How bridging supports property auction purchases

By Scott Marshall, managing director at Roma Finance

With increases in house prices in recent years, acquiring investment property has become a competitive market. After all, it’s vital that the property is bought at the right price, as this can affect future yields the landlord can achieve.

Property auctions are a good place to source a variety of property types as they often offer properties that aren’t offered through the usual channels. Prices can be very favourable too, as works may need to be done to the property. Once the hammer falls, you own the property, so there are no delays in adding to the portfolio.

However, because things happen quickly, the buyer often only has 28 days to complete the purchase. To reap the rewards of buying at auction, buyers need access to quick finance. Traditional lenders are often unable to meet the short auction timescales and may also have strict criteria, which means they may not lend at all on property that needs refurbishment – particularly if the property in question doesn’t have functional amenities, such as a working bathroom or kitchen – or the borrower is self-employed or perhaps has had credit issues in the past.

That’s where specialist lenders can help with bridging finance. Typically, a loan is for three to 12 months, during which time the borrower can refurbish and prepare the property for rent or sale, and look for longer-term finance, such as a buy-to-let or a commercial mortgage, depending on the property type.

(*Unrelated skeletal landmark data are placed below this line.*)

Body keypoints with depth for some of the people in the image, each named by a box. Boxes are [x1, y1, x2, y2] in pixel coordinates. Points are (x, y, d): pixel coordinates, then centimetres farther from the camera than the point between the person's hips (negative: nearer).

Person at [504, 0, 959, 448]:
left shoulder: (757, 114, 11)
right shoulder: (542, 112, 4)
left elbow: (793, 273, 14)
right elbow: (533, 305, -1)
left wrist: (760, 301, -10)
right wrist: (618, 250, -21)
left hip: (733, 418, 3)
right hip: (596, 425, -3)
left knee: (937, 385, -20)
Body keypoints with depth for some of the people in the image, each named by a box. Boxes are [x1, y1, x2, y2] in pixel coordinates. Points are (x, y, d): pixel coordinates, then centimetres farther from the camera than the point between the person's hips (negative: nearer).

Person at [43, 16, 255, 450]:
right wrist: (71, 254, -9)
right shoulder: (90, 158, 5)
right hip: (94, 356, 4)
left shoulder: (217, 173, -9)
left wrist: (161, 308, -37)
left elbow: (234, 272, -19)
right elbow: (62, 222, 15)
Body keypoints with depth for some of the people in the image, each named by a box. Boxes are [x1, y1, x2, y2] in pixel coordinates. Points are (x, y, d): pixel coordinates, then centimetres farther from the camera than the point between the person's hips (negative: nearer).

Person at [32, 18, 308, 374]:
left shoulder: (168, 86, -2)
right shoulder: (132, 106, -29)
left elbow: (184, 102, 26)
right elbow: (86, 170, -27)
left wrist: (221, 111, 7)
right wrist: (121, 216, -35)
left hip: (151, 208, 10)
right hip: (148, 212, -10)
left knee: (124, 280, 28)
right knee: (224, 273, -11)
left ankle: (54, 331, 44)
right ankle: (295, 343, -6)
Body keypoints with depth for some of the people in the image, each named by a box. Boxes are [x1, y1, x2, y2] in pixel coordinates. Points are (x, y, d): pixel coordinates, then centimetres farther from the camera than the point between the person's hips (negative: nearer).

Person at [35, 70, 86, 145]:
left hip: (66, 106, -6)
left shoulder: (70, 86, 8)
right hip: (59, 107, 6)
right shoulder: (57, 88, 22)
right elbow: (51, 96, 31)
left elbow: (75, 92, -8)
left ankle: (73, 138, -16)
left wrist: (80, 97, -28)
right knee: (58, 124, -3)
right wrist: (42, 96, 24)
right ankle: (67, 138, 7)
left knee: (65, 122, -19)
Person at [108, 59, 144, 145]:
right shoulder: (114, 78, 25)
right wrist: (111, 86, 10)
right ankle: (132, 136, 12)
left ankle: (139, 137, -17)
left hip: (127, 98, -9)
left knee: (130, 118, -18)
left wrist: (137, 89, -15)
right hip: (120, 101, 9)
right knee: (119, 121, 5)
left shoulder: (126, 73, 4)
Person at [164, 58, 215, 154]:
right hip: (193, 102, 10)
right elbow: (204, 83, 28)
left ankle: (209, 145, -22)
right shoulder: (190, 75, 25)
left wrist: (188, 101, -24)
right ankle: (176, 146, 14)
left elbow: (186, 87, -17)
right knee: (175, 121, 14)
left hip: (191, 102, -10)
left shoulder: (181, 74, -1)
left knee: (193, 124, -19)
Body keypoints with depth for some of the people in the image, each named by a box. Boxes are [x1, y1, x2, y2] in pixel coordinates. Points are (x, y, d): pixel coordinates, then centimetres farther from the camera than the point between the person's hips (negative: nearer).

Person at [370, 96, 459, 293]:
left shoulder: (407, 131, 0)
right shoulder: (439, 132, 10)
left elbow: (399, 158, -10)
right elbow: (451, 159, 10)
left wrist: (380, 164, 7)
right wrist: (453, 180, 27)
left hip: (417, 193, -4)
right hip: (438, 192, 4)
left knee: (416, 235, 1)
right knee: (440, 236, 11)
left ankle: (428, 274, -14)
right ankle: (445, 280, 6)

Like a mortgage, a bridging loan is secured on property – either the one bought or another the buyer owns.

Bridging loans are flexible in their use and it’s not just buy-to-let property they can be used for. Retail outlets, semi-commercial property, warehouses, offices and industrial units can all be financed using bridging loans.

However, with recent changes in buy-to-let taxation and legislation, many landlords are looking to houses in multiple occupation due to the potential of higher rental yields. Landlords have clearly been doing their sums to make sure they are operating a profitable portfolio capable of securing future growth too.

Remember also that with bridging finance, at the end of the agreed term, the balance of the outstanding loan – plus accrued interest – needs to be repaid in full. This is called the exit. It’s important that the lender and the borrower know how the lump sum will be paid off from the outset.

It’s been an interesting time in the bridging finance sector as the last 12 months have seen the market adapt to change, but lenders have adapted and continued to deliver new products and improved service levels for borrowers – whatever type of asset class they are buying.